Moscou est «préoccupée par la manière de travailler ces derniers temps de la Mission spéciale de surveillance de l’OSCE en Ukraine. On a l’impression que tous ses efforts ne visent qu’à apporter de l’aide et du soutien à une seule partie du conflit, les autorités officielles à Kiev», a critiqué le ministère russe des Affaires étrangères dans un communiqué.

C’est la Suisse qui préside actuellement l’OSCE.
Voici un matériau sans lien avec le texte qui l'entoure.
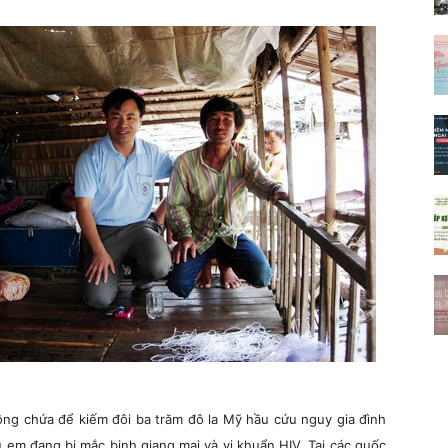
ng chứa để kiếm đôi ba trăm đô la Mỹ hầu cứu nguy gia đình
 em đang bị mắc bịnh giang mai và vi khuẩn HIV. Tại các quốc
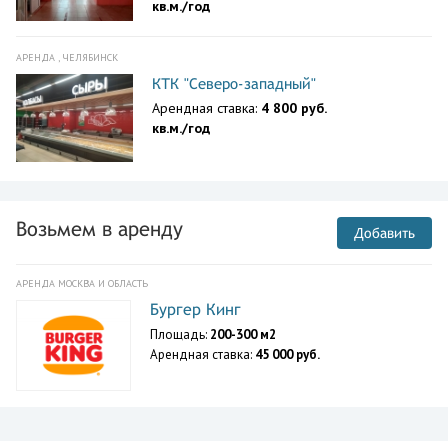
кв.м./год
АРЕНДА , ЧЕЛЯБИНСК
КТК "Северо-западный"
Арендная ставка:
4 800 руб.
кв.м./год
Возьмем в аренду
Добавить
АРЕНДА МОСКВА И ОБЛАСТЬ
Бургер Кинг
Площадь:
200-300 м2
Арендная ставка:
45 000 руб.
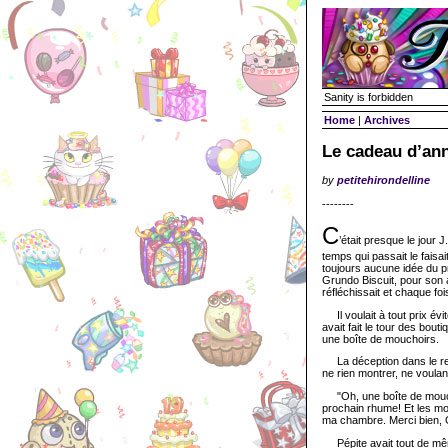
Sanity is forbidden
Home
|
Archives
Le cadeau d’ann
by
petitehirondelline
--------
C
’était presque le jour J
temps qui passait le faisai
toujours aucune idée du pré
Grundo Biscuit, pour son a
réfléchissait et chaque foi
Il voulait à tout prix évite
avait fait le tour des bouti
une boîte de mouchoirs.
La déception dans le rega
ne rien montrer, ne voulan
"Oh, une boîte de mouchoir
prochain rhume! Et les mot
ma chambre. Merci bien, 
Pépite avait tout de même 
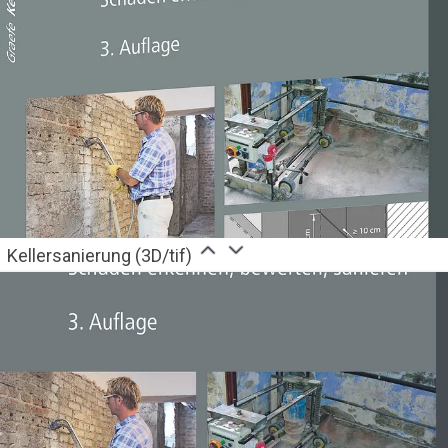
Kellersanierung (3D/tif)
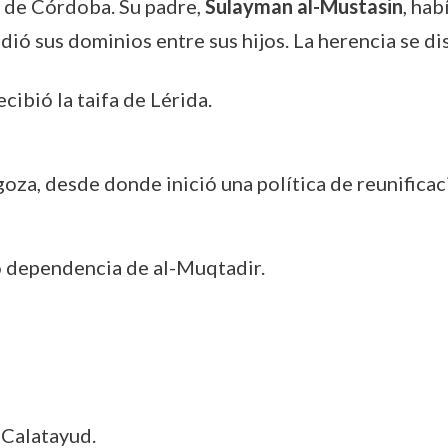
 de Córdoba. Su padre,
Sulayman al-Mustasin
, ha
dió sus dominios entre sus hijos. La herencia se di
ecibió la taifa de Lérida.
za, desde donde inició una política de reunificac
 dependencia de al-Muqtadir.
 Calatayud.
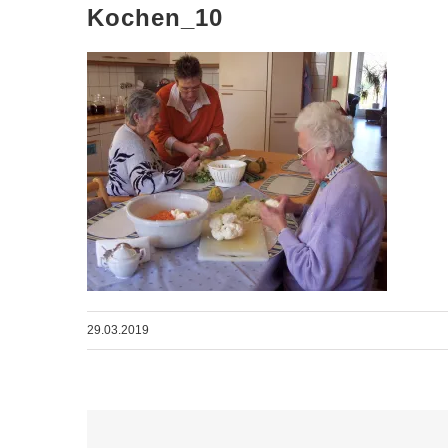
Kochen_10
29.03.2019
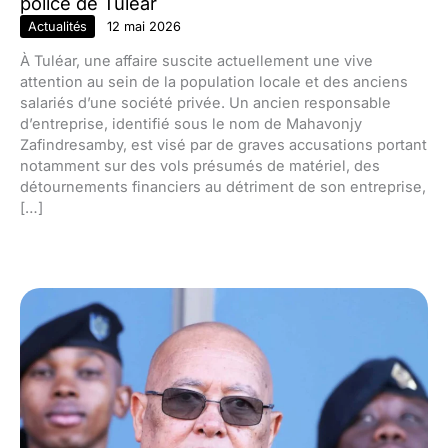
police de Tuléar
Actualités
12 mai 2026
À Tuléar, une affaire suscite actuellement une vive
attention au sein de la population locale et des anciens
salariés d’une société privée. Un ancien responsable
d’entreprise, identifié sous le nom de Mahavonjy
Zafindresamby, est visé par de graves accusations portant
notamment sur des vols présumés de matériel, des
détournements financiers au détriment de son entreprise,
[…]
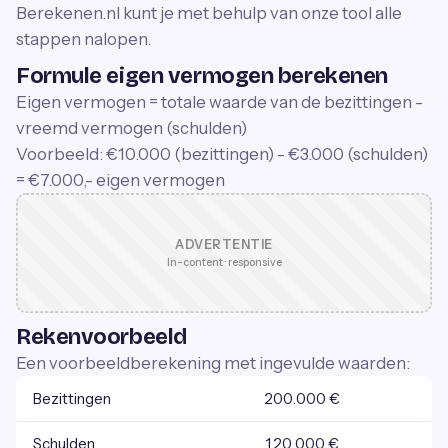
Berekenen.nl kunt je met behulp van onze tool alle
stappen nalopen.
Formule eigen vermogen berekenen
Eigen vermogen = totale waarde van de bezittingen -
vreemd vermogen (schulden)
Voorbeeld: €10.000 (bezittingen) - €3.000 (schulden)
= €7.000,- eigen vermogen
ADVERTENTIE
In-content · responsive
Rekenvoorbeeld
Een voorbeeldberekening met ingevulde waarden:
Bezittingen
200.000 €
Schulden
120.000 €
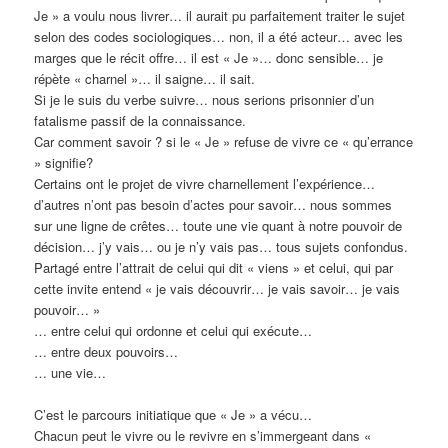
Je » a voulu nous livrer… il aurait pu parfaitement traiter le sujet
selon des codes sociologiques… non, il a été acteur… avec les
marges que le récit offre… il est « Je »… donc sensible… je
répète « charnel »… il saigne… il sait.
Si je le suis du verbe suivre… nous serions prisonnier d’un
fatalisme passif de la connaissance.
Car comment savoir ? si le « Je » refuse de vivre ce « qu’errance
» signifie?
Certains ont le projet de vivre charnellement l’expérience…
d’autres n’ont pas besoin d’actes pour savoir… nous sommes
sur une ligne de crêtes… toute une vie quant à notre pouvoir de
décision… j’y vais… ou je n’y vais pas… tous sujets confondus.
Partagé entre l’attrait de celui qui dit « viens » et celui, qui par
cette invite entend « je vais découvrir… je vais savoir… je vais
pouvoir… »
… entre celui qui ordonne et celui qui exécute…
… entre deux pouvoirs…
… une vie…
C’est le parcours initiatique que « Je » a vécu…
Chacun peut le vivre ou le revivre en s’immergeant dans «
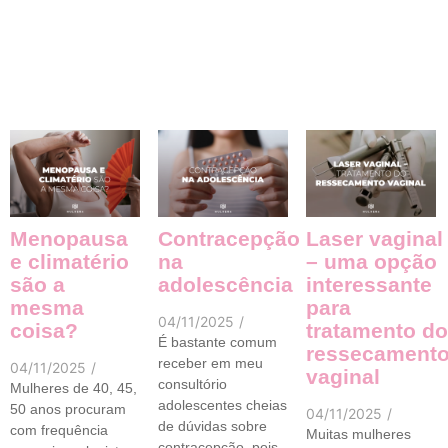
Menopausa
Contracepção
Laser vaginal
e climatério
na
– uma opção
são a
adolescência
interessante
mesma
para
04/11/2025
/
coisa?
tratamento do
É bastante comum
ressecament
receber em meu
04/11/2025
/
vaginal
consultório
Mulheres de 40, 45,
adolescentes cheias
50 anos procuram
04/11/2025
/
de dúvidas sobre
com frequência
Muitas mulheres
contracepção, pois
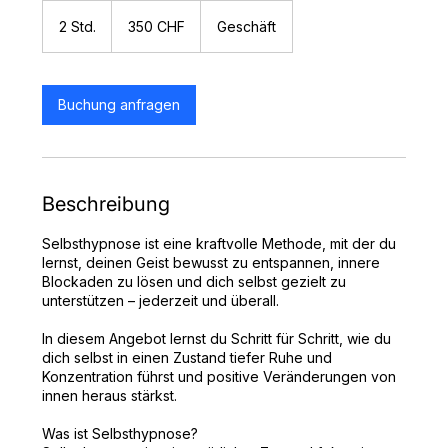
350
Schweizer
2 Std.
2
350 CHF
Geschäft
Franken
S
t
d
.
Buchung anfragen
Beschreibung
Selbsthypnose ist eine kraftvolle Methode, mit der du
lernst, deinen Geist bewusst zu entspannen, innere
Blockaden zu lösen und dich selbst gezielt zu
unterstützen – jederzeit und überall.
In diesem Angebot lernst du Schritt für Schritt, wie du
dich selbst in einen Zustand tiefer Ruhe und
Konzentration führst und positive Veränderungen von
innen heraus stärkst.
Was ist Selbsthypnose?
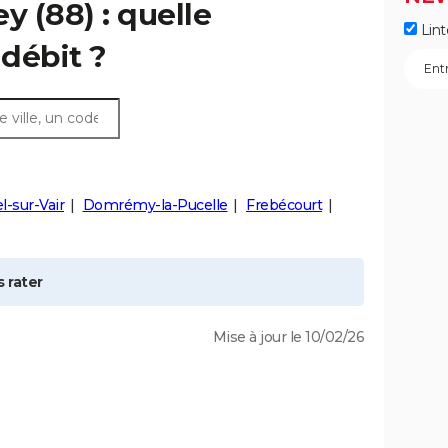
ey
(88) : quelle
Lint
débit ?
-sur-Vair
Domrémy-la-Pucelle
Frebécourt
 rater
Mise à jour le 10/02/26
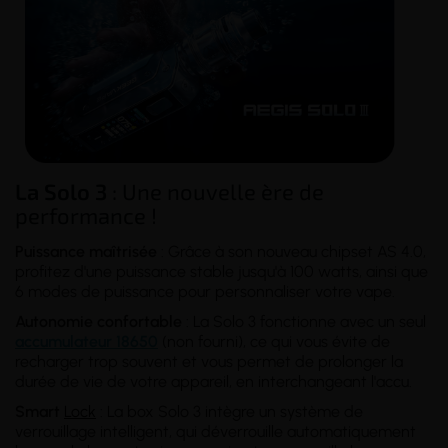
La Solo 3
: Une nouvelle ère de
performance !
Puissance maîtrisée
: Grâce à son nouveau chipset AS 4.0,
profitez d'une puissance stable jusqu'à 100 watts, ainsi que
6 modes de puissance pour personnaliser votre vape.
Autonomie confortable
: La Solo 3 fonctionne avec un seul
accumulateur 18650
(non fourni), ce qui vous évite de
recharger trop souvent et vous permet de prolonger la
durée de vie de votre appareil, en interchangeant l'accu.
Smart
Lock
: La box Solo 3 intègre un système de
verrouillage intelligent, qui déverrouille automatiquement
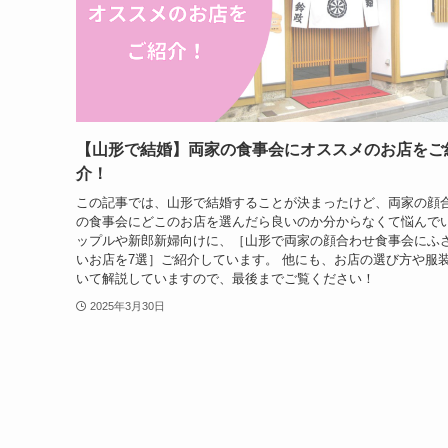
【山形で結婚】両家の食事会にオススメのお店をご
介！
この記事では、山形で結婚することが決まったけど、両家の顔
の食事会にどこのお店を選んだら良いのか分からなくて悩んで
ップルや新郎新婦向けに、［山形で両家の顔合わせ食事会にふ
いお店を7選］ご紹介しています。 他にも、お店の選び方や服
いて解説していますので、最後までご覧ください！
2025年3月30日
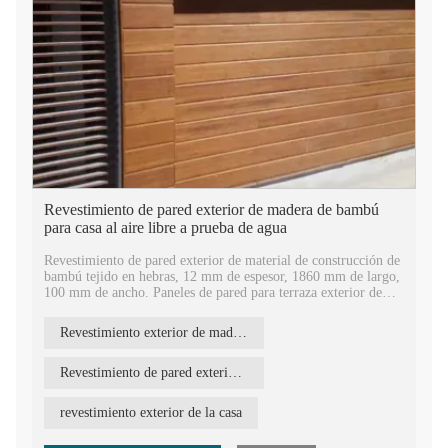
Revestimiento de pared exterior de madera de bambú
para casa al aire libre a prueba de agua
Revestimiento de pared exterior de material de construcción de
bambú tejido en hebras, 12 mm de espesor, 1860 mm de largo,
100 mm de ancho. Paneles de pared para terraza exterior de
carbonizado medio, planos en los cuatro lados y se instalan
directamente con tornillos.
Revestimiento exterior de madera de bambú
Revestimiento decorativo para paredes exteriores de casas,
panel de revestimiento de casas de bambú carbonizado. Se
Revestimiento de pared exterior impermeable
utiliza ampliamente en jardines, cenadores, parques, balcones,
patios traseros, revestimientos de casas, etc.
revestimiento exterior de la casa
Revestimiento de paredes de bambú resistente a la corrosión,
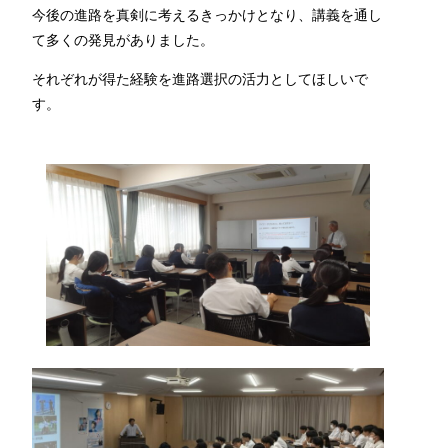
今後の進路を真剣に考えるきっかけとなり、講義を通し
て多くの発見がありました。
それぞれが得た経験を進路選択の活力としてほしいで
す。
Didier Burkhalter à Bruxelles

Une solution au conflit en Ukraine ne peut être que politique, a affirmé vendredi à Bruxelles le président de la Confédération Didier Burkhalter. Dans ce contexte, l’OSCE, présidée cette année par la Suisse, peut compter sur le soutien de la Belgique, qui préside depuis jeudi le Conseil de l’Europe.

Il existe des points de convergence, ont assuré M. Burkhalter et le ministre belge des Affaires étrangères, Didier Reynders. Le chef de la diplomatie belge prévoit de se rendre à Moscou en décembre.

Didier Burkhalter a souligné une nouvelle fois l’importance du cessez-le-feu conclu le 5 septembre à Minsk, en Biélorussie. Alors que la situation dans l’est de l’Ukraine ne cesse d’empirer depuis le début du mois, cet accord constitue pour l’heure l’unique base permettant de régler politiquement ce conflit, a-t-il dit.

Danger des sanctions

Le président en exercice de l’Organisation pour la sécurité et la coopération en Europe (OSCE) n’est pas très optimiste. «La seule chose que nous pouvons faire actuellement, c’est de stabiliser la situation», a-t-il dit. C’est déjà beaucoup, «mais cela ne suffit pas».

De son côté, M. Reynders n’a pas voulu s’exprimer sur un éventuel renforcement des sanctions contre la Russie - un sujet qui sera discuté lundi avec ses homologues de l’Union européenne (UE). Il a simplement assuré qu’il fallait éviter une escalade du conflit et souligné l’importance du processus politique.

Selon Didier Burkhalter, il ne faut sous-estimer ni les effets ni les dangers de sanctions.